### What the exercise asks
Exact reproduction of all the data is required, with pictures excluded.

Dataset entries:
= Beginning of Section =
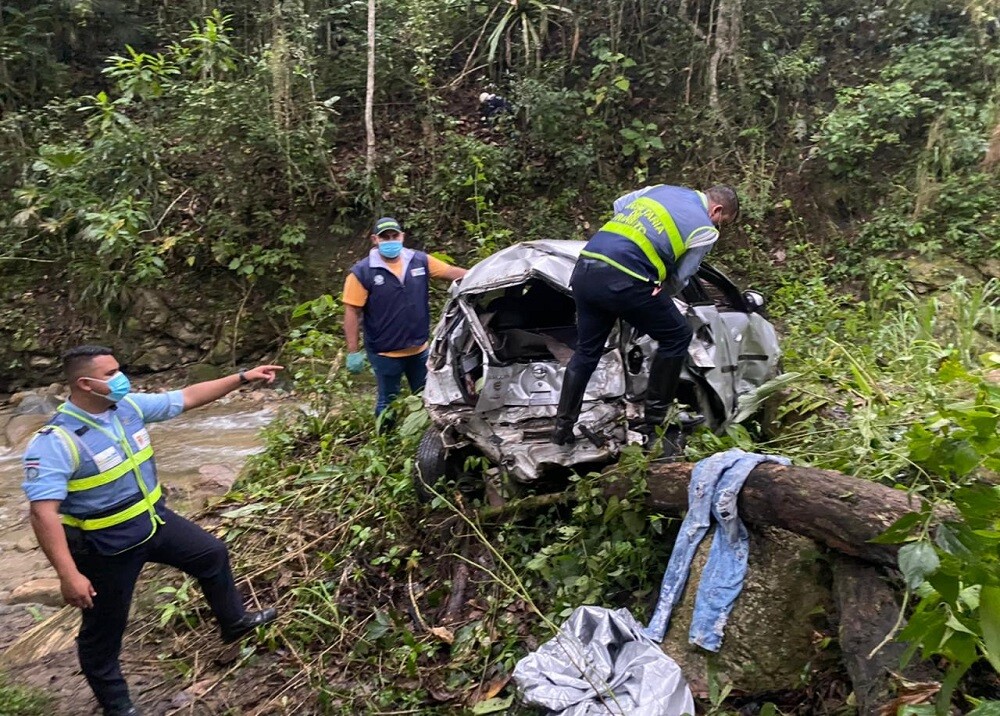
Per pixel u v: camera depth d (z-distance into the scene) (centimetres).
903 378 439
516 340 454
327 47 980
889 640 231
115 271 840
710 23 914
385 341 518
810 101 910
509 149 899
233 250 861
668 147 901
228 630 349
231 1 1007
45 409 778
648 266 331
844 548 248
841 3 944
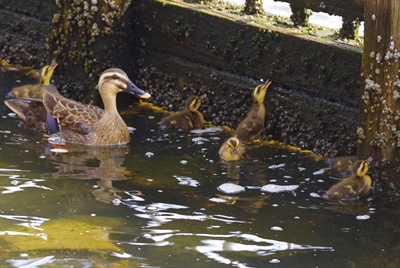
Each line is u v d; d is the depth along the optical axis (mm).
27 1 14469
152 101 13453
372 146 9773
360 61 10695
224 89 12461
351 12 10719
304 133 11523
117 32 13062
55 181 9938
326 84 11164
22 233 8430
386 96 9477
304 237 8539
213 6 12898
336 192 9672
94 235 8430
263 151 11422
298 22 11945
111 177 10172
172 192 9719
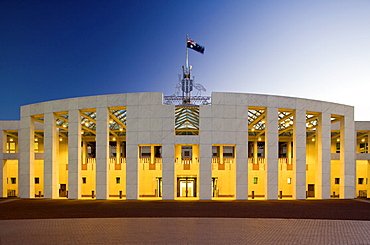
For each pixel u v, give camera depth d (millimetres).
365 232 13219
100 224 14695
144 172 35188
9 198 28562
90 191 36000
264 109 28391
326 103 28922
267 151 26906
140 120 26562
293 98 27766
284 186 36531
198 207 20625
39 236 12414
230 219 16031
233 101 26688
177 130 41938
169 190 25812
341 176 30125
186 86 29141
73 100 27844
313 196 39156
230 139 26312
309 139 40438
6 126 33656
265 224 14773
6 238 12102
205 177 25875
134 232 13016
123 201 24469
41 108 29094
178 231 13211
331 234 12836
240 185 26078
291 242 11594
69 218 16297
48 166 28203
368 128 33312
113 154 44438
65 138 39469
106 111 27062
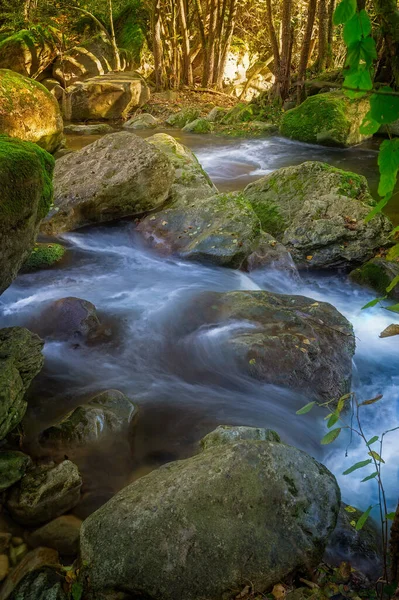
= End of Section =
### Exercise result
Per pixel u v: camera depth d (z-distance into the scene) (centimetres).
903 378 439
516 340 454
327 47 980
889 640 231
115 271 840
710 23 914
385 341 518
810 101 910
509 149 899
233 250 861
668 147 901
228 630 349
231 1 1007
45 409 778
648 266 331
844 548 248
841 3 944
Each line is u v d; d is the depth along the optical axis (mm).
27 1 14469
152 101 13453
372 146 9773
360 61 10695
224 89 12461
351 12 10719
304 133 11523
117 32 13062
55 181 9938
326 84 11164
22 233 8430
386 96 9477
304 237 8539
213 6 12898
336 192 9672
94 235 8430
263 151 11422
298 22 11945
111 177 10172
172 192 9719
For each pixel u v, give camera depth d (millimetres).
365 232 13219
100 224 14695
144 172 35188
9 198 28562
90 191 36000
264 109 28391
326 103 28922
267 151 26906
140 120 26562
293 98 27766
284 186 36531
198 207 20625
39 236 12414
230 219 16031
233 101 26688
177 130 41938
169 190 25812
341 176 30125
186 86 29141
73 100 27844
313 196 39156
230 139 26312
309 139 40438
6 126 33656
265 224 14773
6 238 12102
205 177 25875
134 232 13016
123 201 24469
41 108 29094
178 231 13211
331 234 12836
240 185 26078
291 242 11594
69 218 16297
48 166 28203
368 128 33312
113 154 44438
65 138 39469
106 111 27062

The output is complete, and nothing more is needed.